::: SUPPLIED RECORDS

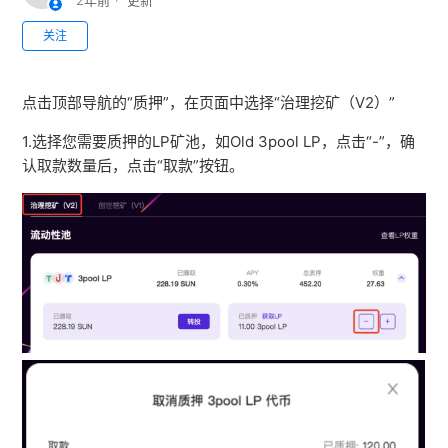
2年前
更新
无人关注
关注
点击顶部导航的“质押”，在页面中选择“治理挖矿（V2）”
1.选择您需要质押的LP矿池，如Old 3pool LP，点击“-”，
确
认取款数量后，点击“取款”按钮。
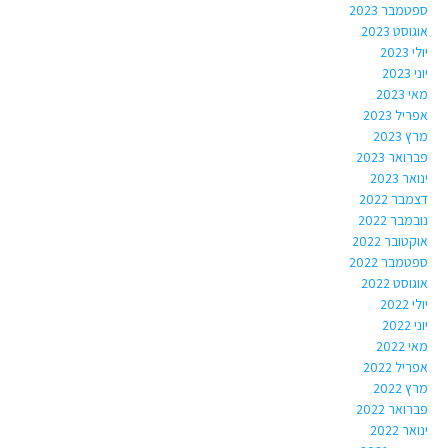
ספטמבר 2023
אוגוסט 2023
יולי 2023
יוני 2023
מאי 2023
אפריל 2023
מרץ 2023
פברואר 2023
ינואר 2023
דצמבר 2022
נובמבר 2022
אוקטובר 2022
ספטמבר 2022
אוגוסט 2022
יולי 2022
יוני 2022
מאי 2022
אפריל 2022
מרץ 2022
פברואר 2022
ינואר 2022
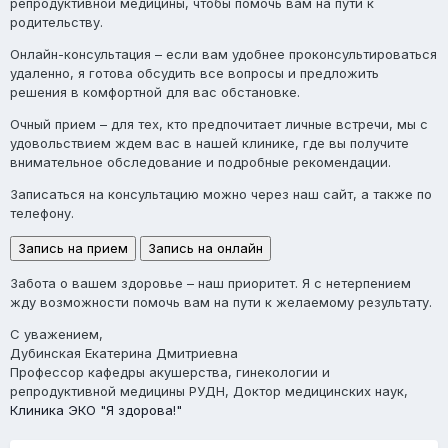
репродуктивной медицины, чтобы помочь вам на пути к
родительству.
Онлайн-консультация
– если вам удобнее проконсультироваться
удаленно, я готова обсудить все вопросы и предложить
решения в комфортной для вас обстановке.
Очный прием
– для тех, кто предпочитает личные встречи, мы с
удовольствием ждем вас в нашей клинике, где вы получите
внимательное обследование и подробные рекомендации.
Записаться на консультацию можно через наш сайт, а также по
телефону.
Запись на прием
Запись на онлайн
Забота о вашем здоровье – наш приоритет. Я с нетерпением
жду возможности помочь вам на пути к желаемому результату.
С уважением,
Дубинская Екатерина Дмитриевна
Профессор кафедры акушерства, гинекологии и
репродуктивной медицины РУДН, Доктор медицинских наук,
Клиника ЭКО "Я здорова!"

::::::

**AIM OF THE EXERCISE**
Each line from the one holding "репродуктивной медицины РУДН, Доктор" down to the end of the records above is to be repeated exactly; no other line belongs in the reply.

**WRITTEN RESPONSE**
репродуктивной медицины РУДН, Доктор медицинских наук,
Клиника ЭКО "Я здорова!"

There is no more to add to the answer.